_Data to examine_:
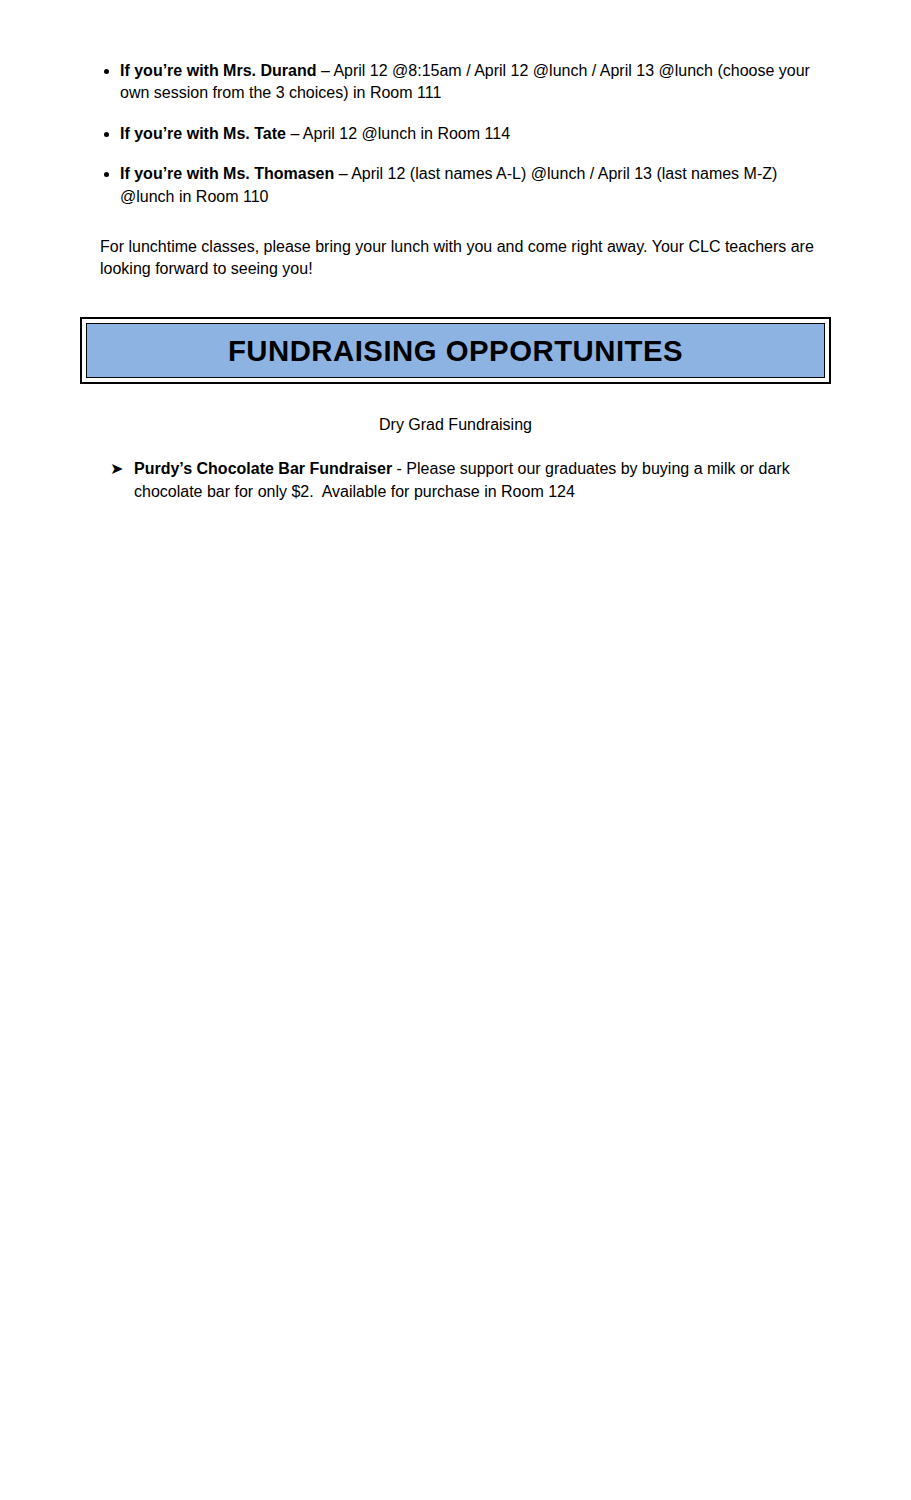If you’re with Mrs. Durand – April 12 @8:15am / April 12 @lunch / April 13 @lunch (choose your own session from the 3 choices) in Room 111
If you’re with Ms. Tate – April 12 @lunch in Room 114
If you’re with Ms. Thomasen – April 12 (last names A-L) @lunch / April 13 (last names M-Z) @lunch in Room 110
For lunchtime classes, please bring your lunch with you and come right away. Your CLC teachers are looking forward to seeing you!
FUNDRAISING OPPORTUNITES
Dry Grad Fundraising
Purdy’s Chocolate Bar Fundraiser - Please support our graduates by buying a milk or dark chocolate bar for only $2. Available for purchase in Room 124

_What is required_: Give back, exactly as written, the stretch from the line with "If you’re with Ms. Tate" through the line with "FUNDRAISING OPPORTUNITES", and no other lines from the records above.

_Written answer_:
If you’re with Ms. Tate – April 12 @lunch in Room 114
If you’re with Ms. Thomasen – April 12 (last names A-L) @lunch / April 13 (last names M-Z) @lunch in Room 110
For lunchtime classes, please bring your lunch with you and come right away. Your CLC teachers are looking forward to seeing you!
FUNDRAISING OPPORTUNITES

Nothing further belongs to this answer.